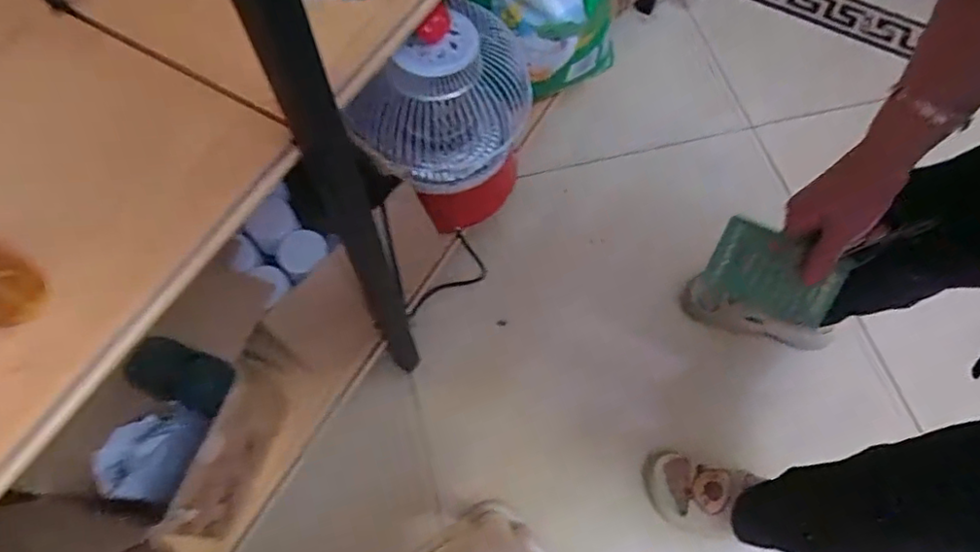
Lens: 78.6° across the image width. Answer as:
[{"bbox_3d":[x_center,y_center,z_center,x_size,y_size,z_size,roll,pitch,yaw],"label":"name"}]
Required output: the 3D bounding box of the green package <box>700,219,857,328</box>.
[{"bbox_3d":[0.253,-0.002,0.529,0.111,0.069,0.007,21,22,4],"label":"green package"}]

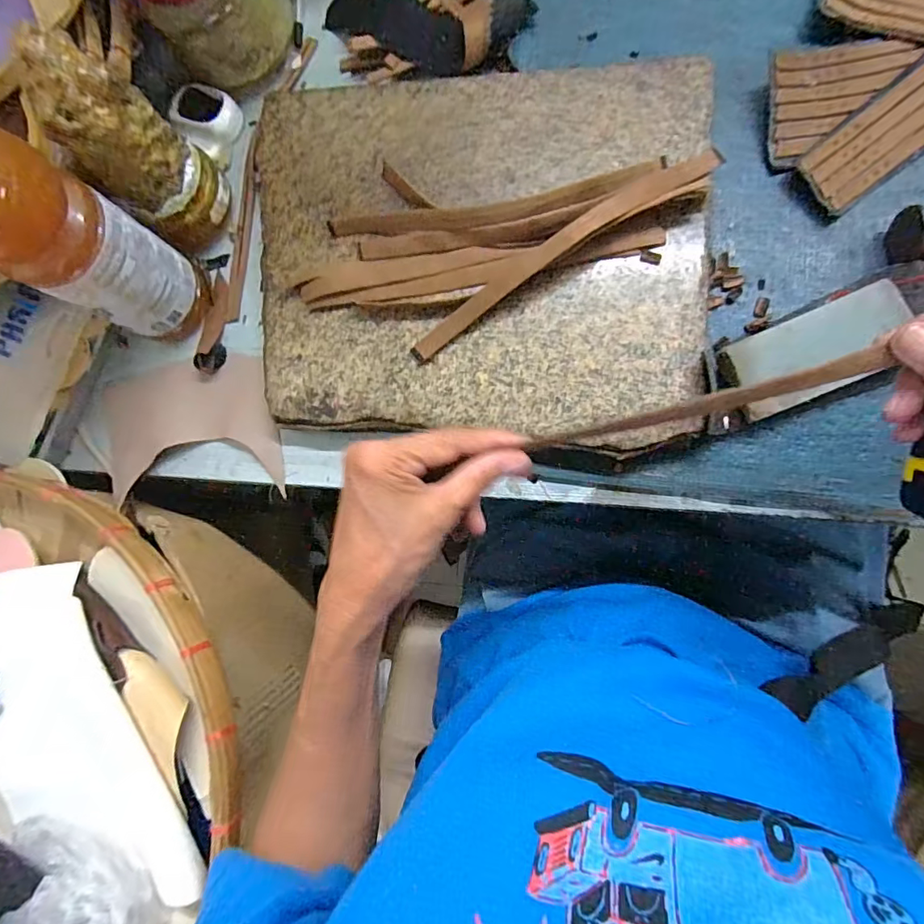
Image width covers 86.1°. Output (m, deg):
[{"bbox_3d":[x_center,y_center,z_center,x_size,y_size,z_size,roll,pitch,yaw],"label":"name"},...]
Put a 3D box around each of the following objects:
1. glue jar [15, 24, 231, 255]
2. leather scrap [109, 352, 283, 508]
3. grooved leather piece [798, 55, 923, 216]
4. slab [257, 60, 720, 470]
[{"bbox_3d":[-0.225,-0.212,0.335,0.065,0.120,0.065,-1,86,8],"label":"glue jar"},{"bbox_3d":[-0.216,-0.025,0.394,0.148,0.008,0.104,-8,83,7],"label":"leather scrap"},{"bbox_3d":[0.292,-0.226,0.320,0.146,0.008,0.049,-38,88,10],"label":"grooved leather piece"},{"bbox_3d":[0.003,-0.139,0.343,0.310,0.019,0.257,4,87,9],"label":"slab"}]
■ ■ ■ ■
▶ **Work instructions**: The answer must be the lines of the entries above, written out exactly from the first through the one with "3. grooved leather piece [798, 55, 923, 216]", and no pictures.

▶ **Exercise solution**:
Lens: 78.6° across the image width. Answer as:
[{"bbox_3d":[x_center,y_center,z_center,x_size,y_size,z_size,roll,pitch,yaw],"label":"name"}]
Required output: the 3D bounding box of the green package <box>700,219,857,328</box>.
[{"bbox_3d":[0.253,-0.002,0.529,0.111,0.069,0.007,21,22,4],"label":"green package"}]

Image width covers 86.1°. Output (m, deg):
[{"bbox_3d":[x_center,y_center,z_center,x_size,y_size,z_size,roll,pitch,yaw],"label":"name"},...]
Put a 3D box around each of the following objects:
1. glue jar [15, 24, 231, 255]
2. leather scrap [109, 352, 283, 508]
3. grooved leather piece [798, 55, 923, 216]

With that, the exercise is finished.